On the other hand, on average, middle-income Alaska families are required to contribute roughly 6.7% of their adjusted gross income, and more than 19% is diverted from the income of those in the lowest 20% income bracket.
In a press conference earlier this year, Governor Dunleavy said about a fiscal plan, “a broad-based solution that doesn’t gouge or take huge parts from one sector (of Alaska) or another, or penalize one sector for another is probably the most important thing we can do.”
An approach that, of the various revenue options, is “by far the costliest measure for Alaska families” and takes more than 6% and 19% of adjusted gross income from middle- and lower-income Alaska families, respectively, while taking much less from families in the top 20% and none from non-residents, certainly doesn’t meet that standard.
Instead, if anything, it is the poster child for an approach that “gouges or take(s) huge parts from one sector or another, or penalize(s) one sector or another.”
Certainly, the Crum-era DOR isn’t alone in targeting PFD cuts as the solution.

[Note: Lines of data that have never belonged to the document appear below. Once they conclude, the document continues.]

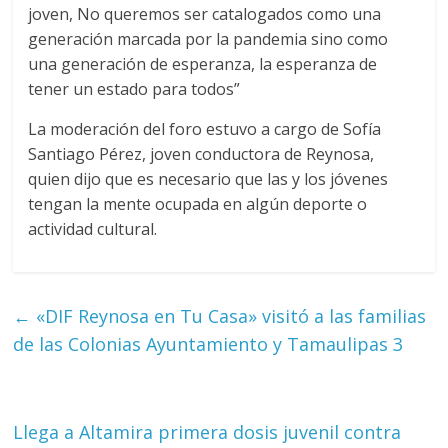
joven, No queremos ser catalogados como una
generación marcada por la pandemia sino como
una generación de esperanza, la esperanza de
tener un estado para todos”
La moderación del foro estuvo a cargo de Sofía
Santiago Pérez, joven conductora de Reynosa,
quien dijo que es necesario que las y los jóvenes
tengan la mente ocupada en algún deporte o
actividad cultural.
←
«DIF Reynosa en Tu Casa» visitó a las familias
de las Colonias Ayuntamiento y Tamaulipas 3
Llega a Altamira primera dosis juvenil contra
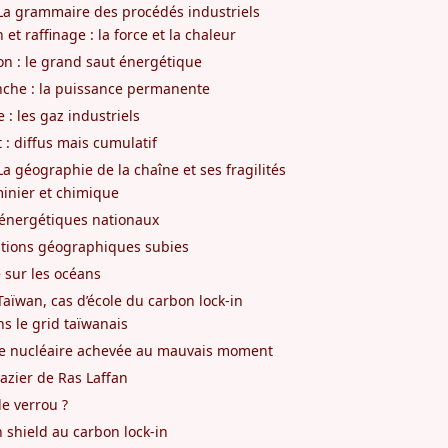
La grammaire des procédés industriels
 et raffinage : la force et la chaleur
ion : le grand saut énergétique
nche : la puissance permanente
 : les gaz industriels
 : diffus mais cumulatif
a géographie de la chaîne et ses fragilités
inier et chimique
 énergétiques nationaux
itions géographiques subies
 sur les océans
Taïwan, cas d’école du carbon lock-in
s le grid taïwanais
ie nucléaire achevée au mauvais moment
azier de Ras Laffan
le verrou ?
n shield au carbon lock-in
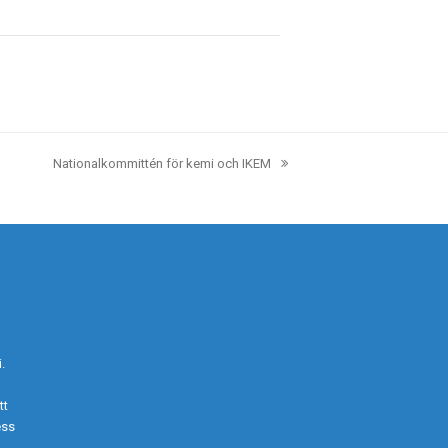
Nationalkommittén för kemi och IKEM
next
post:
.
tt
ess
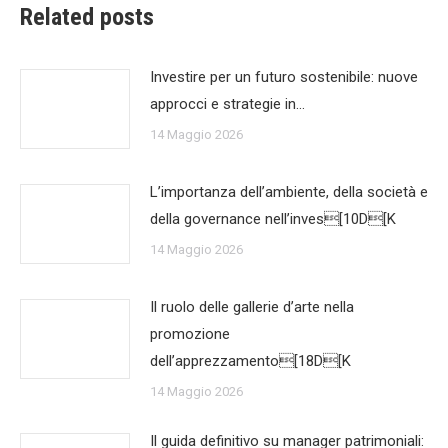
Related posts
Investire per un futuro sostenibile: nuove
approcci e strategie in…
14 Maggio 2026
L’importanza dell’ambiente, della società e
della governance nell’inves[10D[K
14 Maggio 2026
Il ruolo delle gallerie d’arte nella
promozione
dell’apprezzamento[18D[K
14 Maggio 2026
Il guida definitivo su manager patrimoniali:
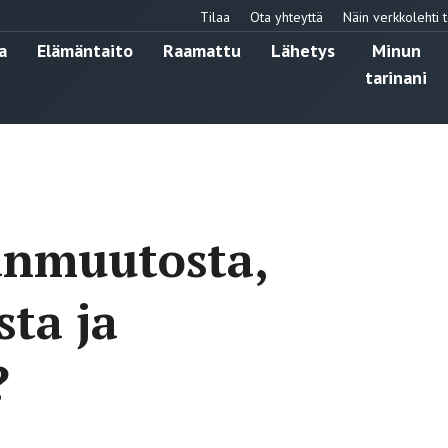
Tilaa
Ota yhteyttä
Näin verkkolehti t
a
Elämäntaito
Raamattu
Lähetys
Minun
tarinani
anmuutosta,
ta ja
?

For example, rather than include PFD cuts as one from a list of options as both the previous 2016 ISER and 2017 Institute on Taxation and Economic Policy (ITEP) studies for the Legislature do, an online “poll” currently being promoted by Commonwealth North similarly targets PFD cuts as the preferred solution by treating the option as the starting point of any analysis (“You will start by deciding how much should be spent on Permanent Fund dividends; this choice will determine the amount of spending increases or cuts needed to balance your budget.”)
But at least Commonwealth North ultimately demonstrates some intellectual honesty by going on from there to include other options. DOR’s Crum-era “Fiscal Plan Model” doesn’t do even that.
Why has the Crum-era DOR limited the options included in its Fiscal Plan Model? One can speculate it is because of the Commissioner’s well-known, close ties to oil-industry and other lobbyists and their desire to keep Alaskans from seeing information about the potential additional revenue available from relatively minor adjustments in oil taxes or through other approaches that might require contributions toward the solution from non-residents, those in the top 20% or others, other than middle- and lower-income Alaskan families.
But regardless of the reason, the impact is to deprive legislators and other Alaskans of highly useful information at a particularly critical time in Alaska’s history.
One more time, even under Governor Dunleavy’s 10-year plan, Alaska hits the fiscal wall in three years. More realistically, we think it’s two. Either way, Alaska needs to be plotting and implementing a different course now. This is the time to have all of the information relevant to the alternatives on the table in plain sight for all to see. For whatever reason, however, Commissioner Adam Crum’s DOR is keeping some of the most important pieces locked away.